Instruction A: Extract the lines of the listing below from the one containing "le Angaben ohne Gewähr!" through the end of the listing, both included, and omit the pictures.

Source text:
<<<<
High Productivity Doesn’t Have to Mean More Stress

High Productivity Doesn’t Have to Mean More Stress

WRITTEN BY RYAN JACKSON


Many people start a business because it’s a dream ‘job’ – they believe it will give them greater freedom, greater wealth, and the capacity to live life on their own terms.

However, for many people setting up a business, their dream evaporates quickly, as pressure and stress kicks in, and the harsh reality of business ownership makes itself known. But do not give up! I have some ways to help you be more productive, with less stress. 

Yes, there’s a stage in your business development when the freedom you dreamed of seems more elusive than ever. You may invest large amounts of time and money, sacrificing holidays, weekends and evenings to set up the business and secure an income. The stresses can seem all-consuming: pressures that are financial, emotional, personal, mental, relational. You can feel as if you’re on the treadmill you’d hoped to escape from. Perhaps even worse. How do you get through this? 

Some tips for alleviating stress by being more productive: 


Nothing to-do. Schedule instead.  

Are you busy? – Yes? But – how productive are you? There is a major difference. One takes up time. The other gets results.
>>>>
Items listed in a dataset
<<<<
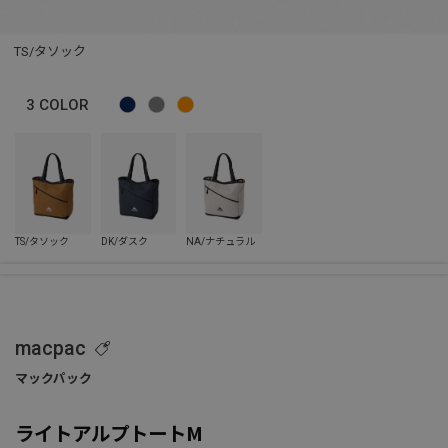
TS/タソック
3
COLOR
macpac
ライトアルプトートM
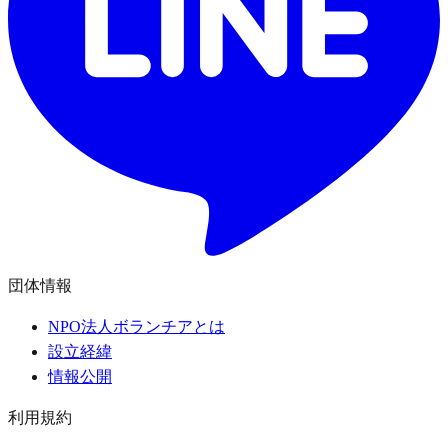
団体情報
NPO法人ボランチアとは
設立経緯
情報公開
利用規約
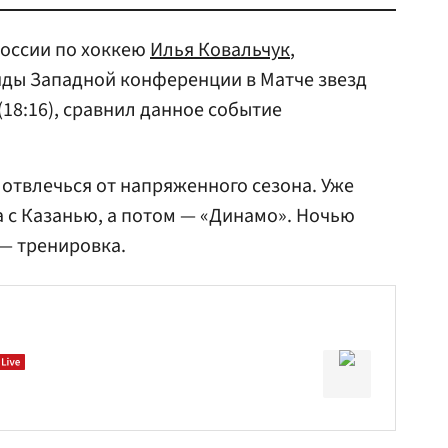
оссии по хоккею
Илья Ковальчук
,
ды Западной конференции в Матче звезд
18:16), сравнил данное событие
 отвлечься от напряженного сезона. Уже
а с Казанью, а потом — «Динамо». Ночью
 — тренировка.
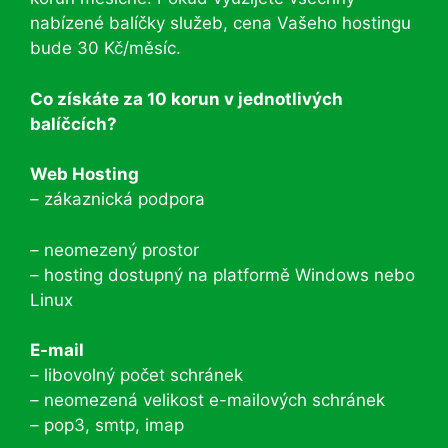
nabízené balíčky služeb, cena Vašeho hostingu
bude 30 Kč/měsíc.
Co získáte za 10 korun v jednotlivých
balíčcích?
Web Hosting
– zákaznická podpora
– neomezený prostor
– hosting dostupný na platformě Windows nebo
Linux
E-mail
– libovolný počet schránek
– neomezená velikost e-mailových schránek
– pop3, smtp, imap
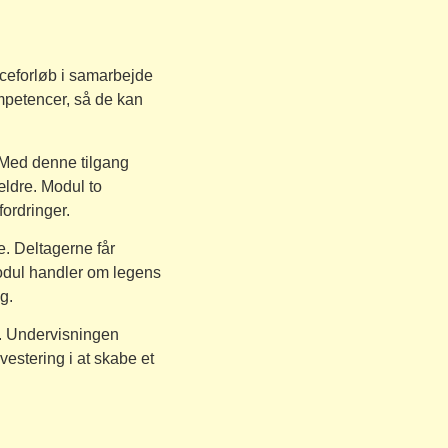
ceforløb i samarbejde
mpetencer, så de kan
 Med denne tilgang
ældre. Modul to
fordringer.
e. Deltagerne får
odul handler om legens
g.
v. Undervisningen
estering i at skabe et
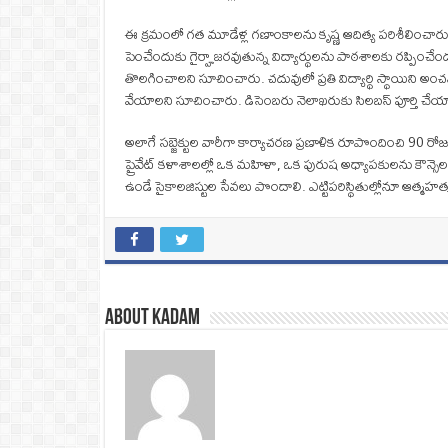
ఈ క్రమంలో గత మూడేళ్ల గణాంకాలను కృష్ణ ఆదిత్య పరిశీలించారు. 2
పెంచేందుకు గైర్హాజరవుతున్న విద్యార్థులను పాఠశాలకు రప్పించేందుక
తొలగించాలని సూచించారు. చదువులో ప్రతి విద్యార్థి స్థాయిని అ
వేయాలని సూచించారు. డిసెంబరు నెలాఖరుకు సిలబస్‌ పూర్తి చేయాల
అలాగే సబ్జెక్టుల వారీగా కార్యాచరణ ప్రణాళిక రూపొందించి 90 ర
ప్రైవేట్‌ కళాశాలల్లో ఒక మహిళా, ఒక పురుష అధ్యాపకులను కౌన్సెలర
ఉండే సైకాలజిస్టుల సేవలు పొందాలి. ఎట్టిపరిస్థితుల్లోనూ ఆత్
About Kadam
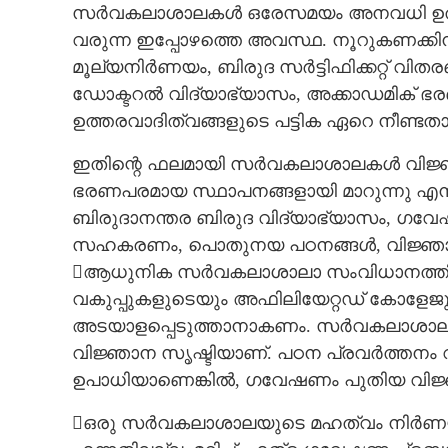
സർവകലാശാലകൾ ഒരേസമയം അനവധി ഉത്തരവ
വരുന്ന ഇപ്പോഴത്തെ അവസ്ഥ. നൂറുകണക്കിന
മൂല്യനിർണയം, ബിരുദ സർട്ടിഫിക്കറ്റ് വ
ഡോക്ടറൽ വിദ്യാഭ്യാസം, അക്കാഡമിക്
ഉത്തരവാദിത്വങ്ങളുടെ പട്ടിക ഏറെ നീണ്ടതാ
ഇതിന്റെ ഫലമായി സർവകലാശാലകൾ വിജ്ഞാന
ഭരണപരമായ സ്ഥാപനങ്ങളായി മാറുന്നു 
ബിരുദാനന്തര ബിരുദ വിദ്യാഭ്യാസം, ഗവ
സഹകരണം, പൊതുനയ പഠനങ്ങൾ, വിജ്ഞാനോത
ആധുനിക സർവകലാശാലാ സംവിധാനത്
വകുപ്പുകളുടെയും അഫിലിയേറ്റഡ് കോളേജു
അടയാളപ്പെടുത്താനാകണം. സർവകലാശാലാ വകു
വിജ്ഞാന സൃഷ്ടിയാണ്. പഠന പ്രവർത്തനം വ
ഉപാധിയാണെങ്കിൽ, ഗവേഷണം പുതിയ വിജ്ഞാ
ഒരു സർവകലാശാലയുടെ മഹത്വം നിർണയിക്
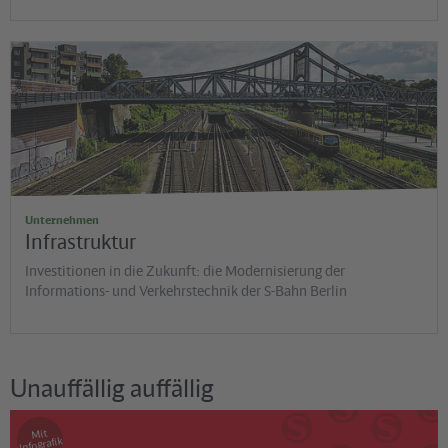
©
Santiago Engelhardt
Unternehmen
Infrastruktur
Investitionen in die Zukunft: die Modernisierung der
Informations- und Verkehrstechnik der S-Bahn Berlin
Unauffällig auffällig
Mit
Infografik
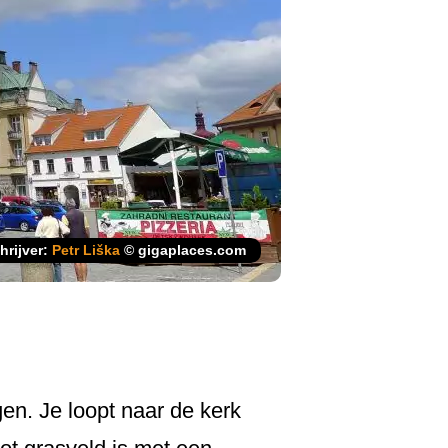
hrijver:
Petr Liška
© gigaplaces.com
gen. Je loopt naar de kerk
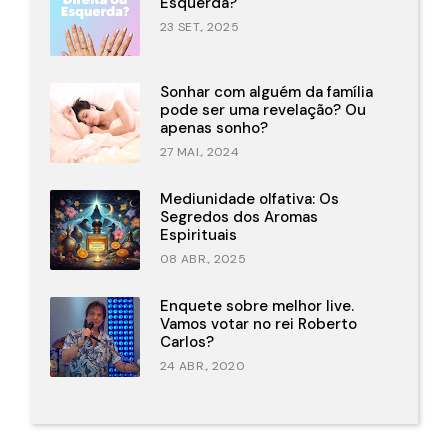
Esquerda?
23 SET., 2025
Sonhar com alguém da família
pode ser uma revelação? Ou
apenas sonho?
27 MAI., 2024
Mediunidade olfativa: Os
Segredos dos Aromas
Espirituais
08 ABR., 2025
Enquete sobre melhor live.
Vamos votar no rei Roberto
Carlos?
24 ABR., 2020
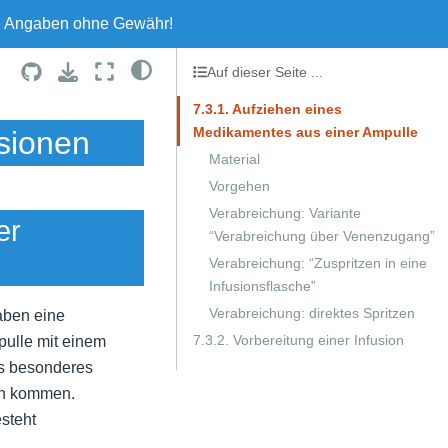
le Angaben ohne Gewähr!
Auf dieser Seite ...
7.3.1. Aufziehen eines
Medikamentes aus einer Ampulle
sionen
Material
Vorgehen
Verabreichung: Variante
er
“Verabreichung über Venenzugang”
Verabreichung: “Zuspritzen in eine
Infusionsflasche”
Verabreichung: direktes Spritzen
ben eine
7.3.2. Vorbereitung einer Infusion
pulle mit einem
ss besonderes
en kommen.
steht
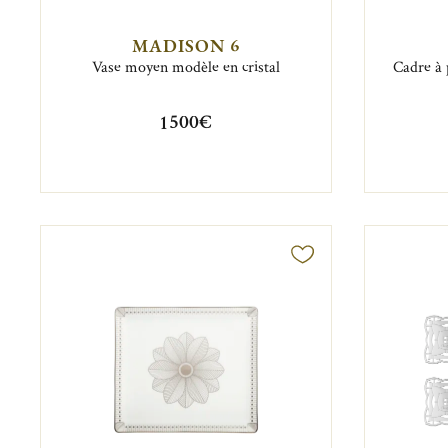
MADISON 6
Vase moyen modèle en cristal
Cadre à 
1 500€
>>>>
Instruction B: Copy the productivity article above word for word.

Written reply A:
le Angaben ohne Gewähr!
Auf dieser Seite ...
7.3.1. Aufziehen eines
Medikamentes aus einer Ampulle
sionen
Material
Vorgehen
Verabreichung: Variante
er
“Verabreichung über Venenzugang”
Verabreichung: “Zuspritzen in eine
Infusionsflasche”
Verabreichung: direktes Spritzen
ben eine
7.3.2. Vorbereitung einer Infusion
pulle mit einem
ss besonderes
en kommen.
steht
MADISON 6
Vase moyen modèle en cristal
Cadre à 
1 500€

Written reply B:
High Productivity Doesn’t Have to Mean More Stress

High Productivity Doesn’t Have to Mean More Stress

WRITTEN BY RYAN JACKSON


Many people start a business because it’s a dream ‘job’ – they believe it will give them greater freedom, greater wealth, and the capacity to live life on their own terms.

However, for many people setting up a business, their dream evaporates quickly, as pressure and stress kicks in, and the harsh reality of business ownership makes itself known. But do not give up! I have some ways to help you be more productive, with less stress. 

Yes, there’s a stage in your business development when the freedom you dreamed of seems more elusive than ever. You may invest large amounts of time and money, sacrificing holidays, weekends and evenings to set up the business and secure an income. The stresses can seem all-consuming: pressures that are financial, emotional, personal, mental, relational. You can feel as if you’re on the treadmill you’d hoped to escape from. Perhaps even worse. How do you get through this? 

Some tips for alleviating stress by being more productive: 


Nothing to-do. Schedule instead.  

Are you busy? – Yes? But – how productive are you? There is a major difference. One takes up time. The other gets results.